Scott Pruitt (R-OK)-- the most corrupt Attorney General in America



UPDATE: When Will Malcolm Smith Go To Prison?

The NY Post brings us up-to-date on the repulsive, self-serving Republicrat-- a corrupt Democratic state senator who wanted to run for mayor on the GOP line... and was willing to pay good money for the nomination. The pointed out that he "warned dozens of top New York lobbyists that their clients would be shut out of state politics if they didn’t make large contributions, the feds say in a new filing."
“Smith told the attendees that they should treat the fundraiser as an ‘IPO’ [initial public offering] by donating early while prices were low and while there was still an opportunity to participate,” Assistant US Attorney Justin Anderson wrote Wednesday of the August 2008 gathering in upstate Kingston.

“Smith’s comments implied that those who failed to make contributions to his campaign at that time would find themselves having to pay more later or being unable to accomplish anything with the Senate under Smith’s leadership.”

Smith told the lobbyists then that the Democrats were expected to win control of the Senate in that upcoming November election and that he’d be among the key pols calling the shots for the reorganized legislative body.
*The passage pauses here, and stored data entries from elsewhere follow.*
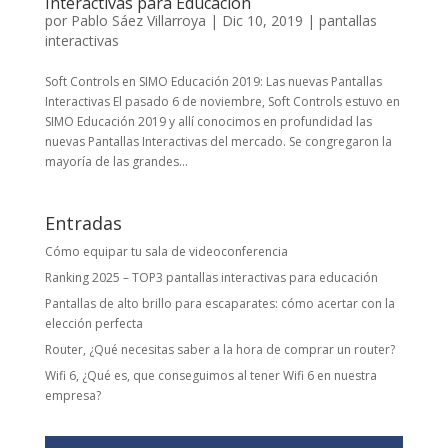
Interactivas para Educación
por
Pablo Sáez Villarroya
|
Dic 10, 2019
|
pantallas
interactivas
Soft Controls en SIMO Educación 2019: Las nuevas Pantallas
Interactivas El pasado 6 de noviembre, Soft Controls estuvo en
SIMO Educación 2019 y allí conocimos en profundidad las
nuevas Pantallas Interactivas del mercado. Se congregaron la
mayoría de las grandes...
Entradas
Cómo equipar tu sala de videoconferencia
Ranking 2025 – TOP3 pantallas interactivas para educación
Pantallas de alto brillo para escaparates: cómo acertar con la
elección perfecta
Router, ¿Qué necesitas saber a la hora de comprar un router?
Wifi 6, ¿Qué es, que conseguimos al tener Wifi 6 en nuestra
empresa?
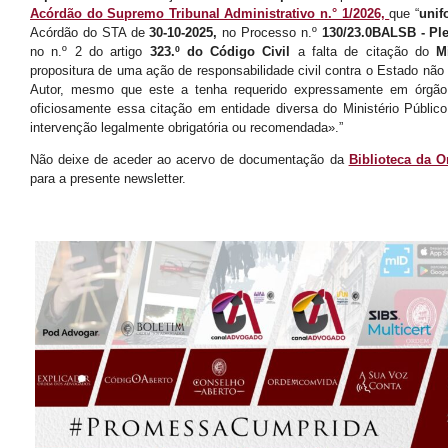
Acórdão do Supremo Tribunal Administrativo n.° 1/2026,
que “
unif
Acórdão do STA de
30-10-2025,
no Processo n.º
130/23.0BALSB - Pl
no n.º 2 do artigo
323.º do Código Civil
a falta de citação do
M
propositura de uma ação de responsabilidade civil contra o Estado não
Autor, mesmo que este a tenha requerido expressamente em órgão 
oficiosamente essa citação em entidade diversa do Ministério Público
intervenção legalmente obrigatória ou recomendada».”
Não deixe de aceder ao acervo de documentação da
Biblioteca da
para a presente newsletter.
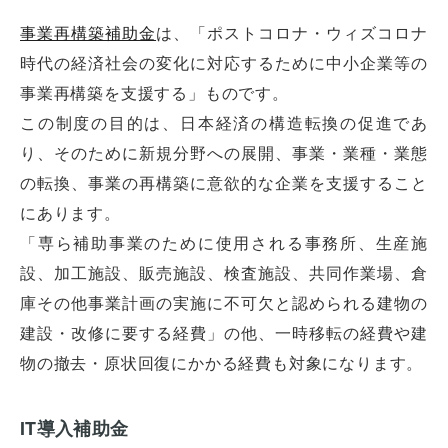
事業再構築補助金
は、「ポストコロナ・ウィズコロナ
時代の経済社会の変化に対応するために中小企業等の
事業再構築を支援する」ものです。
この制度の目的は、日本経済の構造転換の促進であ
り、そのために新規分野への展開、事業・業種・業態
の転換、事業の再構築に意欲的な企業を支援すること
にあります。
「専ら補助事業のために使用される事務所、生産施
設、加工施設、販売施設、検査施設、共同作業場、倉
オフィスレイアウト、移転・納期
庫その他事業計画の実施に不可欠と認められる建物の
や
建設・改修に要する経費」の他、一時移転の経費や建
予算の相談、見積依頼など
物の撤去・原状回復にかかる経費も対象になります。
お気軽にご相談ください！
お問合せ・見積依頼をする
IT導入補助金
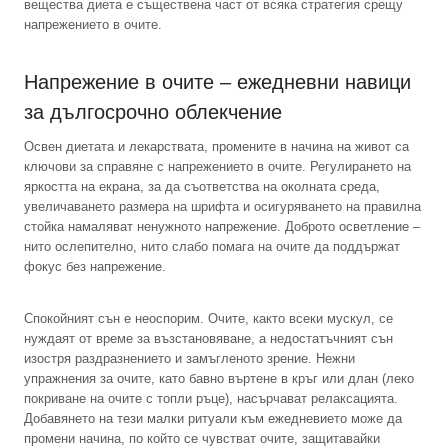
вещества диета е съществена част от всяка стратегия срещу
напрежението в очите.
Напрежение в очите – ежедневни навици
за дългосрочно облекчение
Освен диетата и лекарствата, промените в начина на живот са
ключови за справяне с напрежението в очите. Регулирането на
яркостта на екрана, за да съответства на околната среда,
увеличаването размера на шрифта и осигуряването на правилна
стойка намаляват ненужното напрежение. Доброто осветление –
нито ослепително, нито слабо помага на очите да поддържат
фокус без напрежение.
Спокойният сън е неоспорим. Очите, както всеки мускул, се
нуждаят от време за възстановяване, а недостатъчният сън
изостря раздразнението и замъгленото зрение. Нежни
упражнения за очите, като бавно въртене в кръг или длан (леко
покриване на очите с топли ръце), насърчават релаксацията.
Добавянето на тези малки ритуали към ежедневието може да
промени начина, по който се чувстват очите, защитавайки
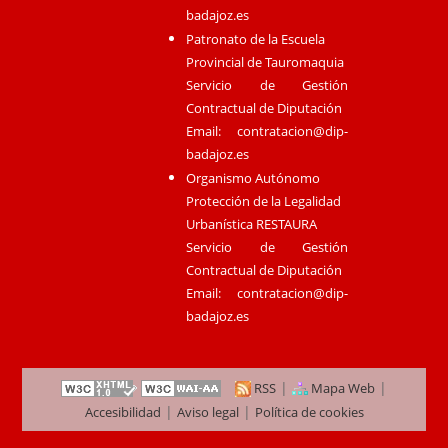
badajoz.es
Patronato de la Escuela
Provincial de Tauromaquia
Servicio de Gestión
Contractual de Diputación
Email:
contratacion@dip-
badajoz.es
Organismo Autónomo
Protección de la Legalidad
Urbanística RESTAURA
Servicio de Gestión
Contractual de Diputación
Email:
contratacion@dip-
badajoz.es
|
|
RSS
Mapa Web
|
|
Accesibilidad
Aviso legal
Política de cookies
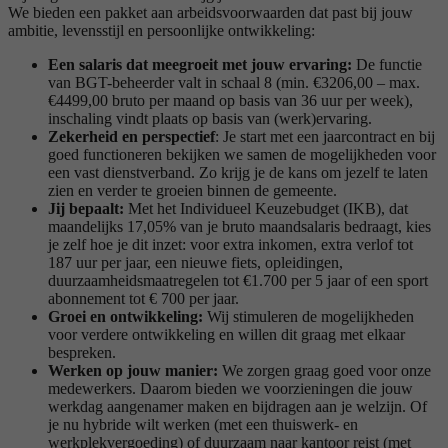
We bieden een pakket aan arbeidsvoorwaarden dat past bij jouw
ambitie, levensstijl en persoonlijke ontwikkeling:
Een salaris dat meegroeit met jouw ervaring:
De functie
van BGT-beheerder valt in schaal 8 (min. €3206,00 – max.
€4499,00 bruto per maand op basis van 36 uur per week),
inschaling vindt plaats op basis van (werk)ervaring.
Zekerheid en perspectief
: Je start met een jaarcontract en bij
goed functioneren bekijken we samen de mogelijkheden voor
een vast dienstverband. Zo krijg je de kans om jezelf te laten
zien en verder te groeien binnen de gemeente.
Jij bepaalt:
Met het Individueel Keuzebudget (IKB), dat
maandelijks 17,05% van je bruto maandsalaris bedraagt, kies
je zelf hoe je dit inzet: voor extra inkomen, extra verlof tot
187 uur per jaar, een nieuwe fiets, opleidingen,
duurzaamheidsmaatregelen tot €1.700 per 5 jaar of een sport
abonnement tot € 700 per jaar.
Groei en ontwikkeling:
Wij stimuleren de mogelijkheden
voor verdere ontwikkeling en willen dit graag met elkaar
bespreken.
Werken op jouw manier:
We zorgen graag goed voor onze
medewerkers. Daarom bieden we voorzieningen die jouw
werkdag aangenamer maken en bijdragen aan je welzijn. Of
je nu hybride wilt werken (met een thuiswerk- en
werkplekvergoeding) of duurzaam naar kantoor reist (met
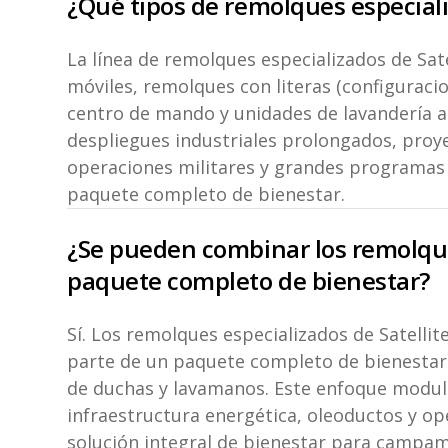
¿Qué tipos de remolques especiali
La línea de remolques especializados de Sat
móviles, remolques con literas (configuraci
centro de mando y unidades de lavandería a
despliegues industriales prolongados, proye
operaciones militares y grandes programas
paquete completo de bienestar.
¿Se pueden combinar los remolqu
paquete completo de bienestar?
Sí. Los remolques especializados de Satell
parte de un paquete completo de bienestar
de duchas y lavamanos. Este enfoque modul
infraestructura energética, oleoductos y op
solución integral de bienestar para campa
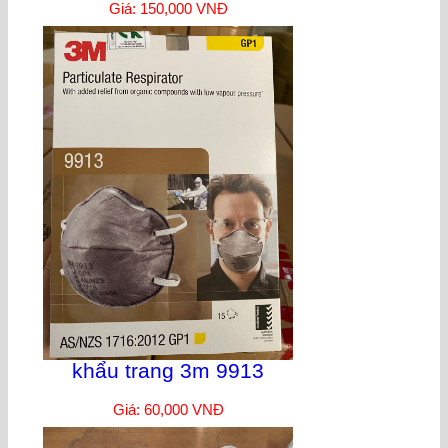
Giá: 150,000 VNĐ
khẩu trang 3m 9913
Giá: 60,000 VNĐ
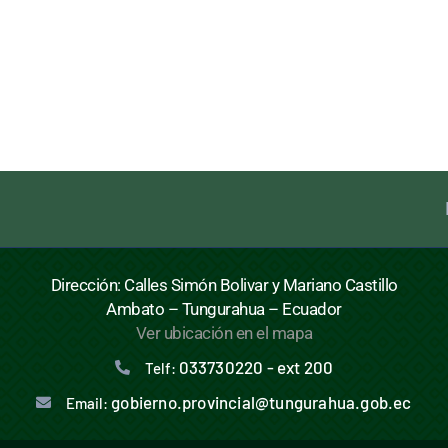
Dirección: Calles Simón Bolivar y Mariano Castillo
Ambato – Tungurahua – Ecuador
Ver ubicación en el mapa
033730220 - ext 200
Telf:
gobierno.provincial@tungurahua.gob.ec
Email:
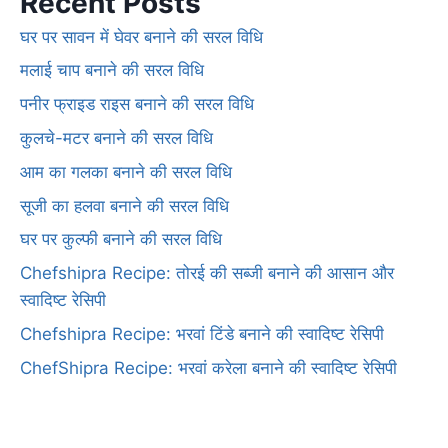
Recent Posts
घर पर सावन में घेवर बनाने की सरल विधि
मलाई चाप बनाने की सरल विधि
पनीर फ्राइड राइस बनाने की सरल विधि
कुलचे-मटर बनाने की सरल विधि
आम का गलका बनाने की सरल विधि
सूजी का हलवा बनाने की सरल विधि
घर पर कुल्फी बनाने की सरल विधि
Chefshipra Recipe: तोरई की सब्जी बनाने की आसान और
स्वादिष्ट रेसिपी
Chefshipra Recipe: भरवां टिंडे बनाने की स्वादिष्ट रेसिपी
ChefShipra Recipe: भरवां करेला बनाने की स्वादिष्ट रेसिपी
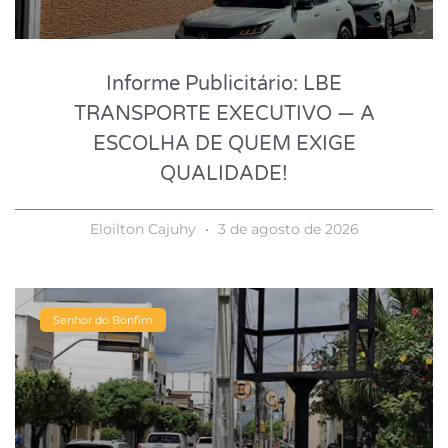
Informe Publicitário: LBE
TRANSPORTE EXECUTIVO — A
ESCOLHA DE QUEM EXIGE
QUALIDADE!
Eloilton Cajuhy
3 de agosto de 2026
Senhor do Bonfim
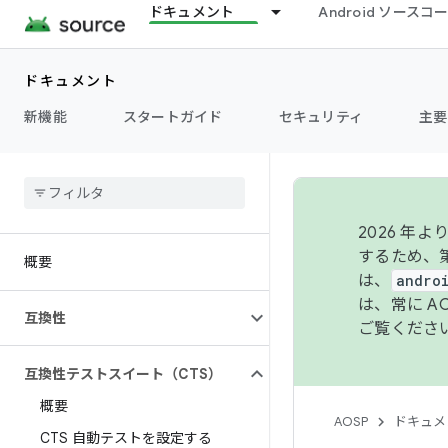
ドキュメント
Android ソース
ドキュメント
新機能
スタートガイド
セキュリティ
主要
2026 
するため、第
概要
は、
andro
は、常に 
互換性
ご覧くださ
互換性テストスイート（CTS）
概要
AOSP
ドキュメ
CTS 自動テストを設定する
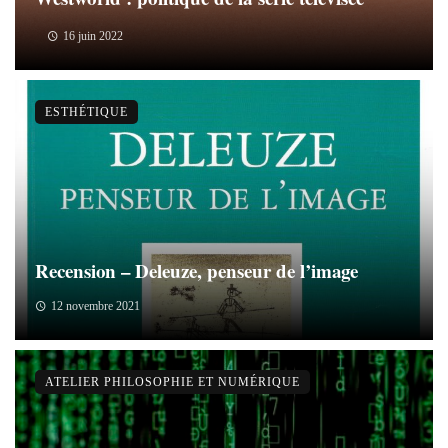
16 juin 2022
ESTHÉTIQUE
Recension – Deleuze, penseur de l’image
12 novembre 2021
ATELIER PHILOSOPHIE ET NUMÉRIQUE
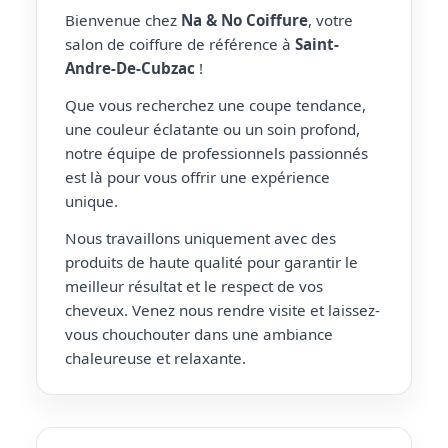
Bienvenue chez
Na & No Coiffure
, votre
salon de coiffure de référence à
Saint-
Andre-De-Cubzac
!
Que vous recherchez une coupe tendance,
une couleur éclatante ou un soin profond,
notre équipe de professionnels passionnés
est là pour vous offrir une expérience
unique.
Nous travaillons uniquement avec des
produits de haute qualité pour garantir le
meilleur résultat et le respect de vos
cheveux. Venez nous rendre visite et laissez-
vous chouchouter dans une ambiance
chaleureuse et relaxante.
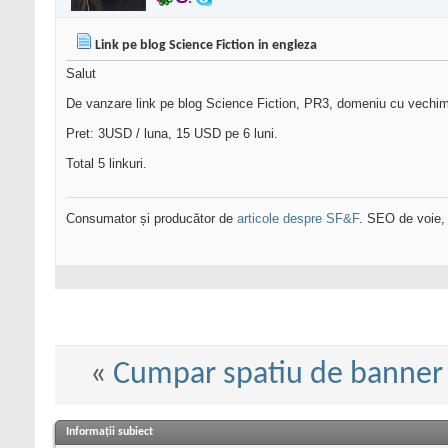
Link pe blog Science Fiction in engleza
Salut
De vanzare link pe blog Science Fiction, PR3, domeniu cu vechime
Pret: 3USD / luna, 15 USD pe 6 luni.
Total 5 linkuri.
Consumator și producător de
articole despre SF&F
. SEO de voie,
«
Cumpar spatiu de banner s
Informații subiect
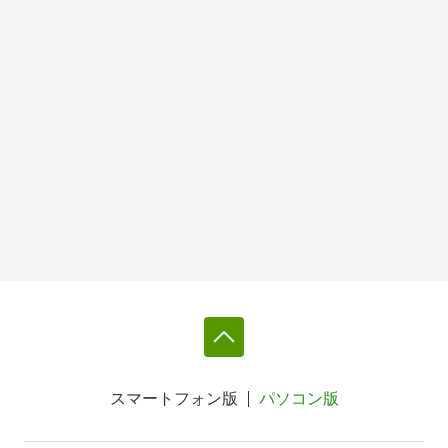
スマートフォン版
パソコン版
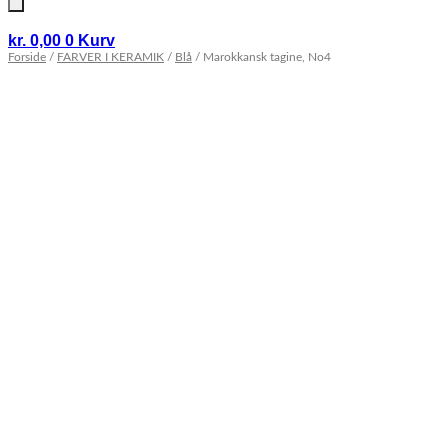
kr.
0,00
0
Kurv
Forside
/
FARVER I KERAMIK
/
Blå
/ Marokkansk tagine, No4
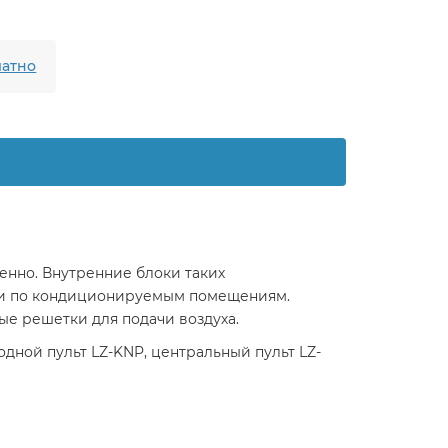
атно
нно. Внутренние блоки таких
ами по кондиционируемым помещениям.
ые решетки для подачи воздуха.
дной пульт LZ-KNP, центральный пульт LZ-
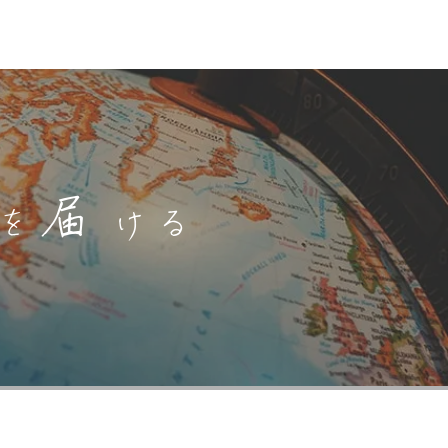
届
を
ける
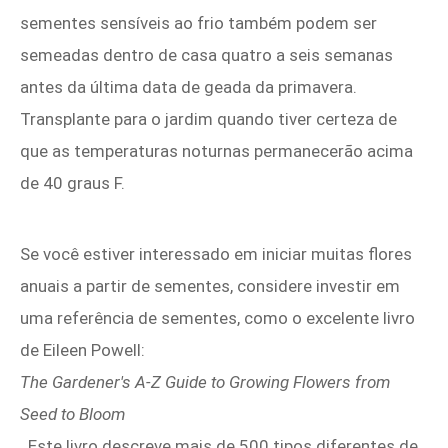
sementes sensíveis ao frio também podem ser
semeadas dentro de casa quatro a seis semanas
antes da última data de geada da primavera.
Transplante para o jardim quando tiver certeza de
que as temperaturas noturnas permanecerão acima
de 40 graus F.
Se você estiver interessado em iniciar muitas flores
anuais a partir de sementes, considere investir em
uma referência de sementes, como o excelente livro
de Eileen Powell:
The Gardener's A-Z Guide to Growing Flowers from
Seed to Bloom
. Este livro descreve mais de 500 tipos diferentes de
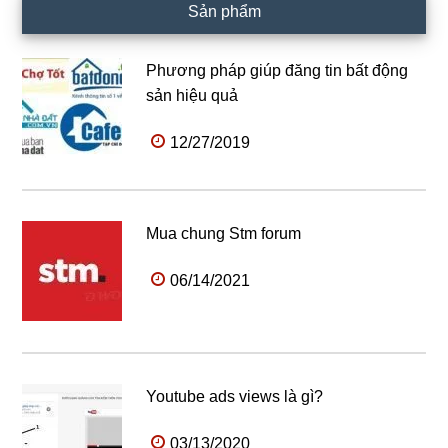
Sản phẩm
Phương pháp giúp đăng tin bất động
sản hiệu quả
12/27/2019
Mua chung Stm forum
06/14/2021
Youtube ads views là gì?
03/13/2020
Anderson filed the legal papers last week asking White Plains federal Judge Kenneth Karas to allow prosecutors to present the boast as evidence at Smith’s trial.

Linking contributions to future government actions is illegal under New York law.

...The feds want to tell jurors about the fundraiser to provide context of how Smith’s history of alleged shady solicitations stretches long before he was charged in a failed $200,000 bribery scheme to cross party lines and secure the Republican nomination in the 2013 mayoral race.
And if they do allow the new evidence against Smith to be admitted, which seems likely, does that mean they would have to subsequently call Klein in for questioning on allegations of being an "enforcer" to extortion, which he clearly has been? And, by the way, in the September primary, Queens voters rejected Smith quite decisively. His opponent Leroy Comrie, a former city councilman, won in a landslide.